*Exercise objective:*
Copy out each line of the data that holds the string "oast".

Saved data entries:
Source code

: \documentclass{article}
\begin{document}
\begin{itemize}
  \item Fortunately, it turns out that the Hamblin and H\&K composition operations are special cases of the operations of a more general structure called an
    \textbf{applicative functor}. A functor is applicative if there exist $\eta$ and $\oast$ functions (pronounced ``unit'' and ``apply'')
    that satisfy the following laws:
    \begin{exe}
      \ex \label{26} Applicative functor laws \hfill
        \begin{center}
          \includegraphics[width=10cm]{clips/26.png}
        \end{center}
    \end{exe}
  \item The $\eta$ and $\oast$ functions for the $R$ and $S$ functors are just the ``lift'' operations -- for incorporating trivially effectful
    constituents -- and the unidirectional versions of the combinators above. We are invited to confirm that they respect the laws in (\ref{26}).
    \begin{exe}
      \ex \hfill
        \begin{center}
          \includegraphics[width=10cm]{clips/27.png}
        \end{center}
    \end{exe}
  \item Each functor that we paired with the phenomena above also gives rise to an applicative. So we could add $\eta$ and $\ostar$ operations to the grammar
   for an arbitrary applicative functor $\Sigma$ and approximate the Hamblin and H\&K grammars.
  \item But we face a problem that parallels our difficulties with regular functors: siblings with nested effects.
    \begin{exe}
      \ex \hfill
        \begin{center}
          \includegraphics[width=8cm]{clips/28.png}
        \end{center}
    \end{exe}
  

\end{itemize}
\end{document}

*Result of this task:*
    \textbf{applicative functor}. A functor is applicative if there exist $\eta$ and $\oast$ functions (pronounced ``unit'' and ``apply'')
  \item The $\eta$ and $\oast$ functions for the $R$ and $S$ functors are just the ``lift'' operations -- for incorporating trivially effectful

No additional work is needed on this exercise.